Database Restricted Access
VinDr-SpineXR: A large annotated medical image dataset for spinal lesions detection and classification from radiographs
Published: Aug. 24, 2021. Version: 1.0.0
When using this resource, please cite:
(show more options)
Pham, H. H., Nguyen Trung, H., & Nguyen, H. Q. (2021). VinDr-SpineXR: A large annotated medical image dataset for spinal lesions detection and classification from radiographs (version 1.0.0). PhysioNet. https://doi.org/10.13026/q45h-5h59.
Hieu T Nguyen, Hieu H Pham, Nghia T Nguyen, Ha Q Nguyen, Thang Q Huynh, Minh Dao, Van Vu. "VinDr-SpineXR: A deep learning framework for spinal lesions detection and classification from radiographs" - International Conference on Medical Image Computing and Computer Assisted Intervention (MICCAI), 2021.
Please include the standard citation for PhysioNet:
(show more options)
Goldberger, A., Amaral, L., Glass, L., Hausdorff, J., Ivanov, P. C., Mark, R., ... & Stanley, H. E. (2000). PhysioBank, PhysioToolkit, and PhysioNet: Components of a new research resource for complex physiologic signals. Circulation [Online]. 101 (23), pp. e215–e220.
Radiographs are used as the most critical imaging tool for identifying spine anomalies in clinical practice . The evaluation of spinal bone lesions, however, is a challenging task for radiologists. To the best of our knowledge, no existing studies are devoted to developing and evaluating a comprehensive system for classifying and localizing multiple spine lesions from X-ray scans. The lack of large-scale spine X-ray datasets with high-quality images and human expert annotations is the key obstacle. To fill this gap, we introduce a large-scale annotated medical image dataset for spinal lesion detection and classification from radiographs. The dataset, called VinDr-SpineXR, contains 10,466 spine X-ray images from 5,000 studies, each of which is manually annotated with 13 types of abnormalities by an experienced radiologist with bounding boxes around abnormal findings. This is the largest dataset to date that provides radiologist's bounding-box annotations for developing supervised-learning algorithms for spine X-ray analysis.

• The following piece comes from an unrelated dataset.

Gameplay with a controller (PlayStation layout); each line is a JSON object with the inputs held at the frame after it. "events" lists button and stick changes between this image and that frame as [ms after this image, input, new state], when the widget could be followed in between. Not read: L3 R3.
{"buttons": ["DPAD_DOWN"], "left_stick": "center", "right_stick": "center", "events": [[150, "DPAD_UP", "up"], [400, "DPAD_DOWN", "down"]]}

Spinal-related conditions account for the central portion of the overall burden of musculoskeletal conditions . The most simple and accessible modality, conventional radiograph, still plays an essential role in studying spinal disorders despite the rapid development of advanced imaging techniques such as MRI and CT . It has been the primary tool widely used to identify and monitor various spine abnormalities such as fractures, osteophytes, thinning of the bones, vertebral collapse, or tumors. The interpretation of spine X-ray images requires an in-depth understanding of diagnostic radiography, in which large variability in the number, size, and general appearance of spine lesions makes this a complex and time-consuming task. These factors could lead to the risk of missing significant findings, resulting in severe consequences for patients and clinicians.
Currently, deep convolutional networks (CNNs) [4, 5] have shown significant improvements in the musculoskeletal analysis from X-rays. Most of these studies focus on automated fracture detection and localization [6, 7, 8, 9, 10]. To the best of our knowledge, no existing studies are devoted to developing and evaluating a comprehensive system for classifying and localizing multiple spine lesions from X-ray scans. The lack of large datasets with high-quality images and human experts' annotations is the key obstacle. To tackle this challenge, we focus on creating a significant benchmark dataset of spine X-rays that are manually annotated at the lesion level by experienced radiologists. Since deep learning methods are very limited in giving explanations for their predicted results, this dataset aims to provide the details of spine anomalies, i.e., their exact locations, so that the resulting deep learning models can support the radiologists by spotting pathologies in the image instead of just providing disease conclusions. In total, the dataset provides 10,466 spine X-ray images from 5,000 studies (sometimes referred to as exams or procedures) that are manually annotated with 13 types of abnormalities by radiologists. To the best of our knowledge, this is the largest dataset to date that provides radiologist's bounding-box annotations for developing supervised-learning object detection algorithms. Table 1 below provides a summary of publicly available musculoskeletal X-ray datasets and a comparison with our dataset.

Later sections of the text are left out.